Hemophilia Patients Show Worse Oral Hygiene than Healthy Controls, Study Reports
Oral hygiene among children and adults with severe hemophilia is poorer than in healthy controls, a single-center study suggests.
The study, “Oral hygiene and dentition status in children and adults with hemophilia: A case–control study,” was published in the journal Special Care Dentistry.
Dental care is a health concern often neglected by patients with hemophilia and other bleeding disorders due to fear of the risks associated with dental intervention.
In this study, authors assessed the oral health and dentition status of patients with hemophilia and compared it with age-matched healthy individuals.
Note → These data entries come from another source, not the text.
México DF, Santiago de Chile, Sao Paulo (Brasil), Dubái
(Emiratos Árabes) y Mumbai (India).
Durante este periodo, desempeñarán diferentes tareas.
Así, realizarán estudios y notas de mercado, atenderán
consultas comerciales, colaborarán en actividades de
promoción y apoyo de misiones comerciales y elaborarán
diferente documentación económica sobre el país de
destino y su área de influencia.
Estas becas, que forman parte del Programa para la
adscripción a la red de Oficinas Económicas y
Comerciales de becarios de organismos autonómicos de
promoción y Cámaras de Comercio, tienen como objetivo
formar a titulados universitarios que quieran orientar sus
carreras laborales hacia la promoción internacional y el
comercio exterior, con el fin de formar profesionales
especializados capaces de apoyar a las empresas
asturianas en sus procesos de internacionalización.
Moreover, they investigated the reasons for fear of dental treatment.
They carried out an oral examination on 100 male patients with hemophilia, with a mean age between 2 and 71 years old, and 100 age-matched healthy participants used as controls recruited at a single center.
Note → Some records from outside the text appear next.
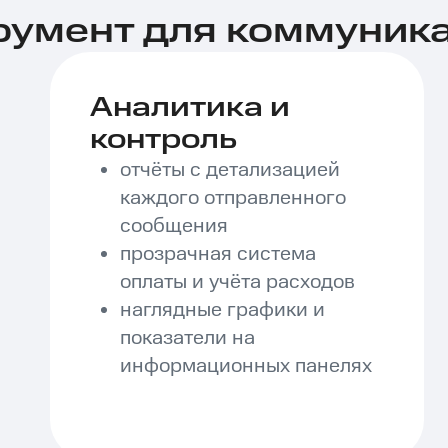
умент для коммуника
Аналитика и
контроль
отчёты с детализацией
каждого отправленного
сообщения
прозрачная система
оплаты и учёта расходов
наглядные графики и
показатели на
информационных панелях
Most of the hemophilia patients, 81%, were younger than 30. Hemophilia A was also more prevalent, comprising 86% of the patients, versus 14% with hemophilia B. Of the patients, 54% had severe forms of the disease.
Oral health and dentition status were assessed using the simplified oral hygiene index (OHI-S), measuring the presence of debris on the surface of the teeth; plaque index, which measures both the soft debris and mineralized deposits; and the DMFT index.
DMFT, which was measured in both children and adults, means the total number of teeth (T) or surfaces that are decayed (D), missing (M), or filled (F).
The number of participants reporting bleeding gums was higher in the hemophilia group, at 28%, than the control group, at 19%. However, this difference was not statistically significant.
Hemophilia patients reported a significantly higher rate of fear of dentists and dental treatment than healthy controls — 17% versus 4%. But this fear was not found to be significantly different between children with and without the condition.
“This indicates that fear is a factor that comes into being only with previous experience. Thus, children with hemophilia are less fearful in their childhood and acquire the fear later on,” the authors wrote. “This could be due to the reason that with repeated episodes of hospital admissions and factor infusions people with hemophilia, although learn to live with the disease, they are more watchful and anxious about the bleeding that could occur.”
Brushing more than once a day and past dental visits were significantly higher in healthy controls than hemophilia patients.
The DMFT index score was the same for both the groups, a score of 3.5. However, overall oral hygiene was poorer for hemophilia patients than in healthy controls — the mean OHI-S was statistically higher in the hemophilia group, at 2.176, than in healthy controls, at 1.721.
These findings suggest that “the oral hygiene of the hemophiliacs was poorer when compared to the healthy controls,” supporting the “need for establishing interdisciplinary care for such individuals,” the study concluded.